Another thing you might want to do is to count the job locations in the TCL code instead of running triggers in the DB.

Regarding the search, I think Alex has the right idea. Because you are doing a join, if you do a condition like:

select
...
where jo.job_id = olm.job_id
and olm.location_id = jl.location_id
and jl.postal_code > :bind_variable
and lower(jo.title)=lower('%title%')

I would think that the database would be smart enough only search the jo table once for that condition and throw out those rows that don't match.

Collapse
Posted by Alex Sokoloff on
And, since we're worried about performance, the clause:

and lower(jo.title)=lower('%title%')

...will trigger a full table scan. To get a search that uses an index, you need to:

1) create a trigger that populates a column lower_title in job_offers with lower(title)

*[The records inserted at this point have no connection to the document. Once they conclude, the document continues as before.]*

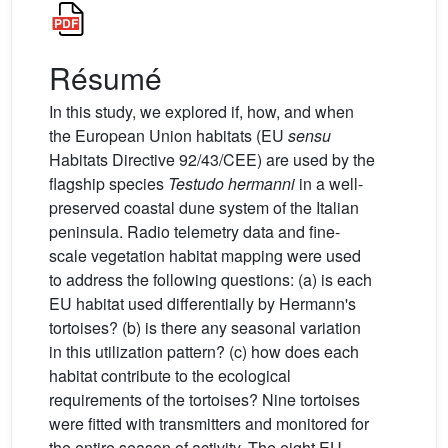
Résumé
In this study, we explored if, how, and when
the European Union habitats (EU
sensu
Habitats Directive 92/43/CEE) are used by the
flagship species
Testudo hermanni
in a well-
preserved coastal dune system of the Italian
peninsula. Radio telemetry data and fine-
scale vegetation habitat mapping were used
to address the following questions: (a) is each
EU habitat used differentially by Hermann's
tortoises? (b) is there any seasonal variation
in this utilization pattern? (c) how does each
habitat contribute to the ecological
requirements of the tortoises? Nine tortoises
were fitted with transmitters and monitored for
the entire season of activity. The eight EU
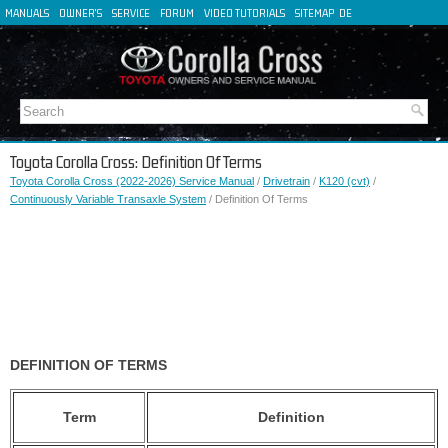
MANUALS
OWNER'S
SERVICE
FORUM
VIDEO TUTORIALS
SITEMAP
DE
FR
ES
IT
Toyota Corolla Cross: Definition Of Terms
Toyota Corolla Cross (2022-2026) Service Manual
/
Drivetrain
/
K120 (cvt)
/
Continuously Variable Transaxle System
/ Definition Of Terms
DEFINITION OF TERMS
Term
Definition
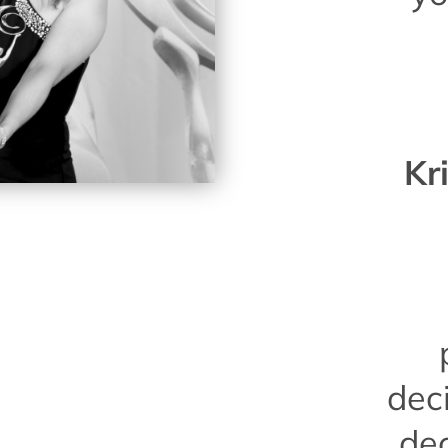
Kr
dec
de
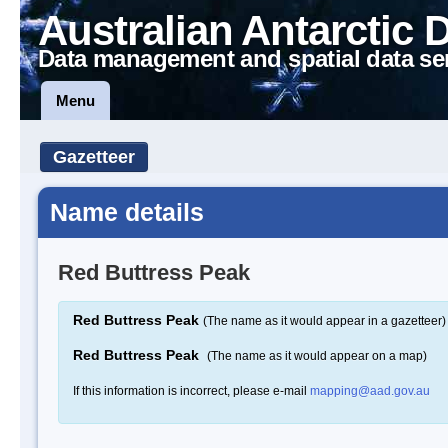
Australian Antarctic 
Data management and spatial data se
Menu
Gazetteer
Name details
Red Buttress Peak
Red Buttress Peak
(The name as it would appear in a gazetteer)
Red Buttress Peak
(The name as it would appear on a map)
If this information is incorrect, please e-mail
mapping@aad.gov.au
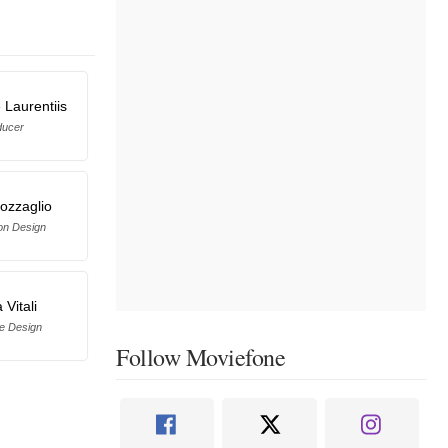
 Laurentiis
ducer
ozzaglio
on Design
 Vitali
e Design
Follow Moviefone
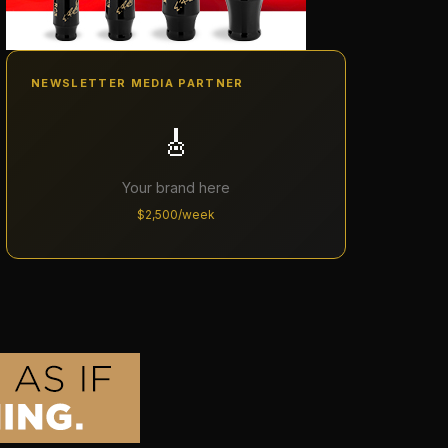
NEWSLETTER MEDIA PARTNER
🎸
Your brand here
$2,500/week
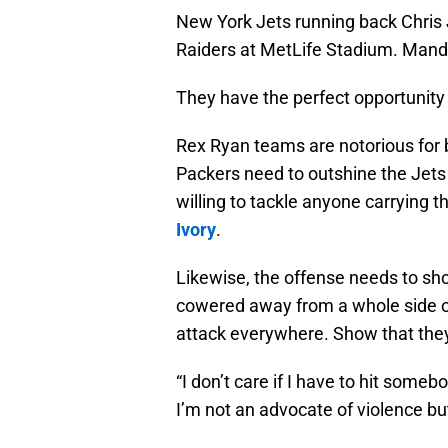
New York Jets running back Chris 
Raiders at MetLife Stadium. Mand
They have the perfect opportunity
Rex Ryan teams are notorious for b
Packers need to outshine the Jets
willing to tackle anyone carrying the
Ivory
.
Likewise, the offense needs to sho
cowered away from a whole side of
attack everywhere. Show that they
“I don’t care if I have to hit someb
I’m not an advocate of violence b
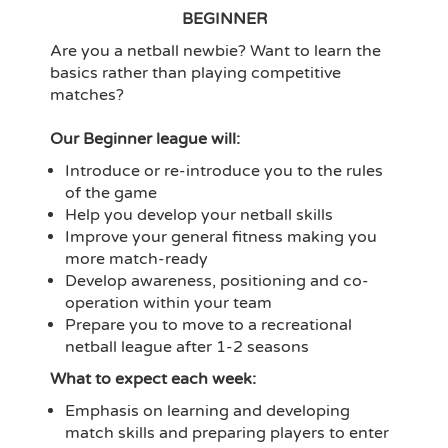
BEGINNER
Are you a netball newbie? Want to learn the
basics rather than playing competitive
matches?
Our Beginner league will:
Introduce or re-introduce you to the rules
of the game
Help you develop your netball skills
Improve your general fitness making you
more match-ready
Develop awareness, positioning and co-
operation within your team
Prepare you to move to a recreational
netball league after 1-2 seasons
What to expect each week:
Emphasis on learning and developing
match skills and preparing players to enter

2) create an index on lower_title

3) restrict the search to beginning of title or full title, and use a clause like:

and jo.lower_title = lower('${title_variable}%')

To be able to search - quickly - for a word anywhere within the title, you'll need to use Neophytos' openfts wizardry which is still very new (or intermedia with Oracle).

Collapse
Posted by Dan Wickstrom on
You can also create a functional index to avoid messing around with an extra field and a trigger.
Collapse
Posted by Alex Sokoloff on
Those don't seem to work so well in Oracle... maybe they do in Postgres?
Collapse
Posted by Dan Wickstrom on
I thought we were talking about postgresql not oracle.  As far as I know, functional indices work well in postgresql.
Collapse
Posted by David Kuczek on
Thanks for your help,

could you point me to a functional index inside openacs? I only found the description and a very little example on google...

Collapse
Posted by Dan Wickstrom on
They're hard to find, but just searching for indices that use the keywords upper and lower, I'm able to find a few.  One using upper is located at ./ticket-tracker/sql/postgresql/category-create.sql:94.  I also found one at ./bookmarks/sql/postgresql/bookmarks-create.sql:96, and I found a comment in the code that indicated that functional indices don't work on functions with more than one argument.  However, I don't think that is a true statement.  IIRC, the only limitation is that you can't have a constant arguement.  In the case where you need a constant arg, then you need to create a wrapper function for indexing.  An example where this might be useful would be when creating a functional index using substr.